- _提供テキスト_:
# # # #
より良い「がんゲノム医療」を患者さんへ届けるためには、診療情報(性別・年齢、診断名、ステージ、治療法やその効果及び副作用に関する情報など)と結びついたゲノム情報を研究や診療で利活用できる仕組み作りが必要となります。すなわち、患者さん一人ひとりのがんの原因となったゲノム変異情報(注)と診療情報を、多くの患者さんについて、より医学的に信頼性のある情報として集約することが必須となります。ゲノム変異情報と診療情報を一箇所に集約・共有することで、ご提供いただいた患者さんの情報を臨床の現場で利用できるような仕組みを整備します。同じゲノム変異情報を持っている別の施設の患者さんがAという薬を使用したら非常に効果が認められた、Bという薬と使用したら副作用が重かった、などの情報を共有することで、担当医が個々の患者さんに最適の治療法を選択する個別化治療の普及が可能となります。個別化治療は、重い副作用や不必要な治療を避けることにもつながります。より良い「がんゲノム医療」のためにはゲノム変異情報に応じた薬の開発なども重要なポイントです。集積された情報を大学などの研究機関や製薬会社などの企業が利用できるようにすることにより、新たながん原因遺伝子を見つけて、それに対する分子標的薬の開発を推進したり、新たな医学的知見を生み出すことが可能となります。その医学的知見が新しい発想に基づいた革新的な治療法や診断法の開発を推進することにもつながると考えています。そして集積された情報を用いた統計結果は国の政策に反映され、国民の共通の願いである「がんの克服」を目指す社会の実現に役立てられます。このように、診療情報と結びついたゲノム情報を集約・共有する仕組みをつくることは、一人一人の患者さんに最適な医療を提供することと、将来の患者さんのための医療の質を高めることの両方に役立てられます。

注:ゲノム変異情報:がん細胞のゲノムで、どのような遺伝子変化がおきているかの情報。がんゲノム医療の項を参照ください。
# # # #
- _入力データ_:
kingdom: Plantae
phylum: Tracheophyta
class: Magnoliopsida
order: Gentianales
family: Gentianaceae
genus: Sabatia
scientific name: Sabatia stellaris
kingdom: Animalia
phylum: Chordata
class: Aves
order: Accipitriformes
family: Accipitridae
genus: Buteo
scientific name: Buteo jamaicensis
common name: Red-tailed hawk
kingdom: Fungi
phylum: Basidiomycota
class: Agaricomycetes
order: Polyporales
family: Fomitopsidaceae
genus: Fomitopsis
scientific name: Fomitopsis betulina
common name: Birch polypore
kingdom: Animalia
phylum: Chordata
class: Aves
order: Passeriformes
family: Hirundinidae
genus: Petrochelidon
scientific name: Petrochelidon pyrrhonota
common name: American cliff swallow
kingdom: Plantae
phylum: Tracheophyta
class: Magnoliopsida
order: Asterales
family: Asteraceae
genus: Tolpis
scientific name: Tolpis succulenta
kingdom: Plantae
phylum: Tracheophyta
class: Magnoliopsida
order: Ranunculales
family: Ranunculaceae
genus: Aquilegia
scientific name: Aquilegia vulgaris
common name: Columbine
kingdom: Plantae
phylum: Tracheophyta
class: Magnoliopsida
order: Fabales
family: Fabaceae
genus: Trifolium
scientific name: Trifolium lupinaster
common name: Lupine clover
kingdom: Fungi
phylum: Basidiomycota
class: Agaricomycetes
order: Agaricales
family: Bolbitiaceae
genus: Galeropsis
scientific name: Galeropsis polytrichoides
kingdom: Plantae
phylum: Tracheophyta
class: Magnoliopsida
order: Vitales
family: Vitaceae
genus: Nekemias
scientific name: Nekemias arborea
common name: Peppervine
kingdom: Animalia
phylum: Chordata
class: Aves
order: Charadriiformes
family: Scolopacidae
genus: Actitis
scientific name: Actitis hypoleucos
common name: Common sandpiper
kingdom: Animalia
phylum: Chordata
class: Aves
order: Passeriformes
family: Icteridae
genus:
# # # #
- _作成する内容_:
上の提供テキストのうち、「より良い「がんゲノム医療」を」から始まり「ノム医療の項を参照ください。」で終わる部分を、一字一句変えずに再掲してください。

- _本課題の解答_:
より良い「がんゲノム医療」を患者さんへ届けるためには、診療情報(性別・年齢、診断名、ステージ、治療法やその効果及び副作用に関する情報など)と結びついたゲノム情報を研究や診療で利活用できる仕組み作りが必要となります。すなわち、患者さん一人ひとりのがんの原因となったゲノム変異情報(注)と診療情報を、多くの患者さんについて、より医学的に信頼性のある情報として集約することが必須となります。ゲノム変異情報と診療情報を一箇所に集約・共有することで、ご提供いただいた患者さんの情報を臨床の現場で利用できるような仕組みを整備します。同じゲノム変異情報を持っている別の施設の患者さんがAという薬を使用したら非常に効果が認められた、Bという薬と使用したら副作用が重かった、などの情報を共有することで、担当医が個々の患者さんに最適の治療法を選択する個別化治療の普及が可能となります。個別化治療は、重い副作用や不必要な治療を避けることにもつながります。より良い「がんゲノム医療」のためにはゲノム変異情報に応じた薬の開発なども重要なポイントです。集積された情報を大学などの研究機関や製薬会社などの企業が利用できるようにすることにより、新たながん原因遺伝子を見つけて、それに対する分子標的薬の開発を推進したり、新たな医学的知見を生み出すことが可能となります。その医学的知見が新しい発想に基づいた革新的な治療法や診断法の開発を推進することにもつながると考えています。そして集積された情報を用いた統計結果は国の政策に反映され、国民の共通の願いである「がんの克服」を目指す社会の実現に役立てられます。このように、診療情報と結びついたゲノム情報を集約・共有する仕組みをつくることは、一人一人の患者さんに最適な医療を提供することと、将来の患者さんのための医療の質を高めることの両方に役立てられます。

注:ゲノム変異情報:がん細胞のゲノムで、どのような遺伝子変化がおきているかの情報。がんゲノム医療の項を参照ください。